Fonte: OpenWeather

    Meio Ambiente


    Governo proíbe queimadas por 60 dias e PC busca suspeitos

    Por ordem judicial determina prisão, busca e apreensão no Pará, enquanto governo cede a pressão internacional

    No dia em que o governo do presidente Jair Bolsonaro determinou a proibição de queimadas em território brasileiro por 60 dias, a Polícia Civil cumpriu, nesta quinta-feira (29), mandados de prisão no Pará por conta de desmatamentos e queimadas na Amazônia. A Operação Labaredas, realizada na região de São Félix do Xingu, no sul do Estado, mira pelo menos três responsáveis pelos crimes.

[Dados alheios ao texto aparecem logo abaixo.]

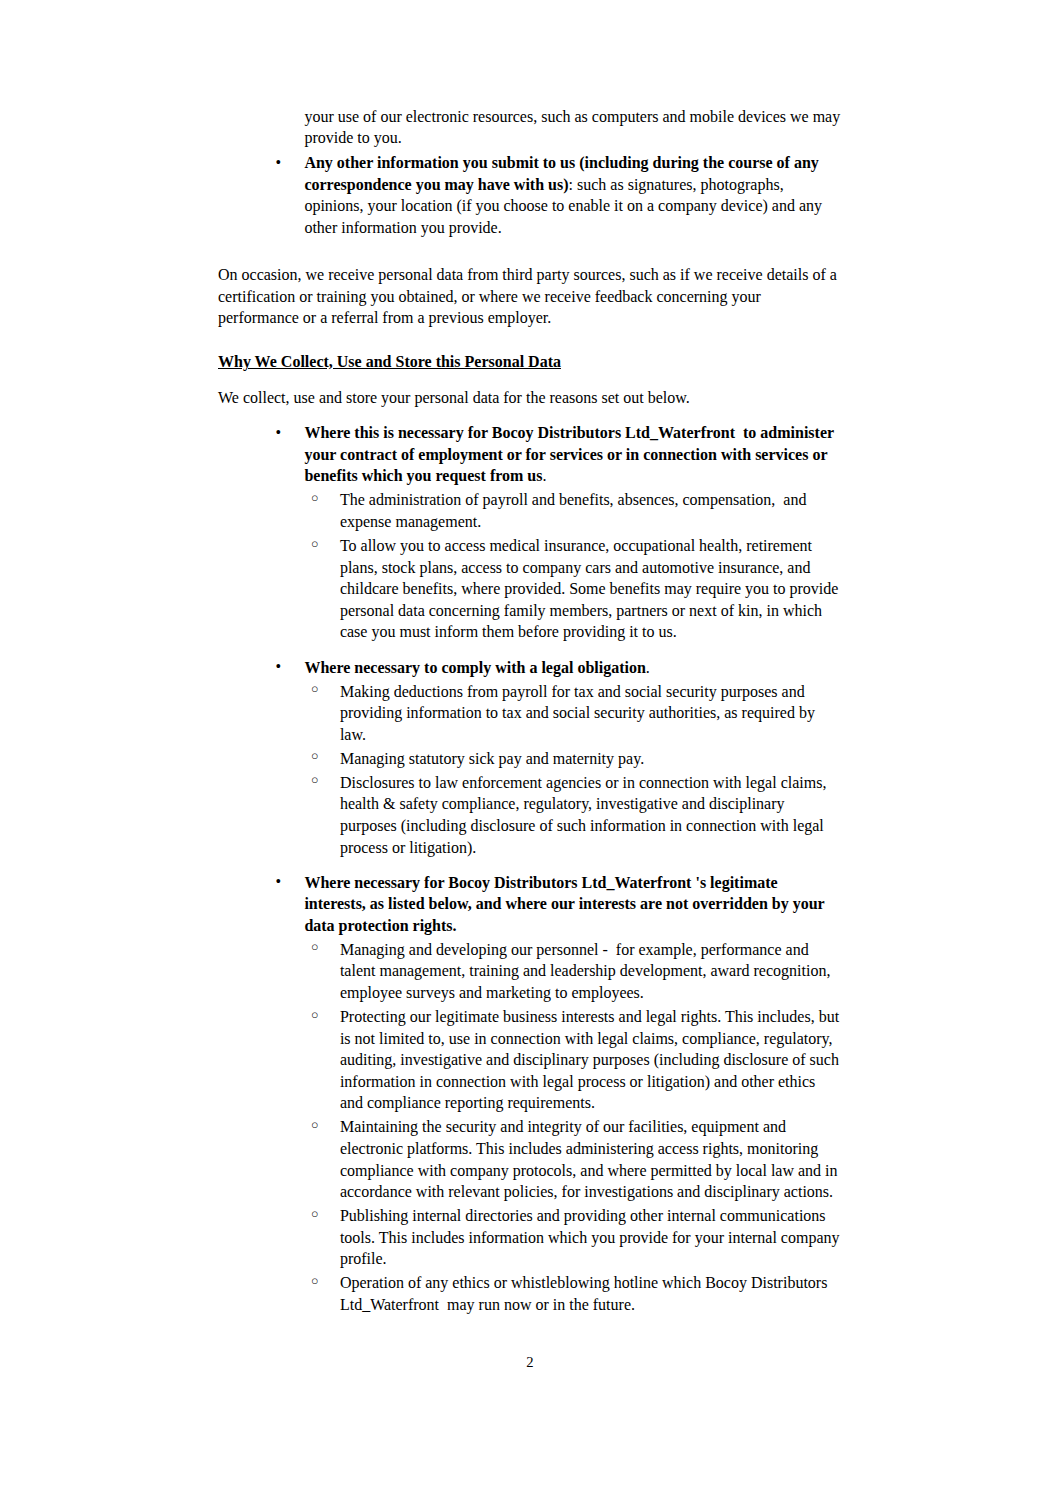your use of our electronic resources, such as computers and mobile devices we may provide to you.
Any other information you submit to us (including during the course of any correspondence you may have with us): such as signatures, photographs, opinions, your location (if you choose to enable it on a company device) and any other information you provide.
On occasion, we receive personal data from third party sources, such as if we receive details of a certification or training you obtained, or where we receive feedback concerning your performance or a referral from a previous employer.
Why We Collect, Use and Store this Personal Data
We collect, use and store your personal data for the reasons set out below.
Where this is necessary for Bocoy Distributors Ltd_Waterfront to administer your contract of employment or for services or in connection with services or benefits which you request from us.
The administration of payroll and benefits, absences, compensation, and expense management.
To allow you to access medical insurance, occupational health, retirement plans, stock plans, access to company cars and automotive insurance, and childcare benefits, where provided. Some benefits may require you to provide personal data concerning family members, partners or next of kin, in which case you must inform them before providing it to us.
Where necessary to comply with a legal obligation.
Making deductions from payroll for tax and social security purposes and providing information to tax and social security authorities, as required by law.
Managing statutory sick pay and maternity pay.
Disclosures to law enforcement agencies or in connection with legal claims, health & safety compliance, regulatory, investigative and disciplinary purposes (including disclosure of such information in connection with legal process or litigation).
Where necessary for Bocoy Distributors Ltd_Waterfront 's legitimate interests, as listed below, and where our interests are not overridden by your data protection rights.
Managing and developing our personnel - for example, performance and talent management, training and leadership development, award recognition, employee surveys and marketing to employees.
Protecting our legitimate business interests and legal rights. This includes, but is not limited to, use in connection with legal claims, compliance, regulatory, auditing, investigative and disciplinary purposes (including disclosure of such information in connection with legal process or litigation) and other ethics and compliance reporting requirements.
Maintaining the security and integrity of our facilities, equipment and electronic platforms. This includes administering access rights, monitoring compliance with company protocols, and where permitted by local law and in accordance with relevant policies, for investigations and disciplinary actions.
Publishing internal directories and providing other internal communications tools. This includes information which you provide for your internal company profile.
Operation of any ethics or whistleblowing hotline which Bocoy Distributors Ltd_Waterfront may run now or in the future.
2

    "As ordens judiciais de busca e apreensão foram cumpridas nas casas dos investigados em Goiânia e em Redenção, no Pará, e na sede da fazenda em São Félix do Xingu, durante a manhã de hoje (29). Os três procurados não foram localizados e estão foragidos", informou a Polícia Civil, em comunicado.

    A operação busca prender e responsabilizar criminalmente Geraldo Daniel de Oliveira. Ele é suspeito de contratar mais de 50 homens para derrubar 20 mil quilômetros quadrados na área de Proteção Ambiental Trunfo do Xingu conhecida como fazenda Ouro Verde em São Félix do Xingu.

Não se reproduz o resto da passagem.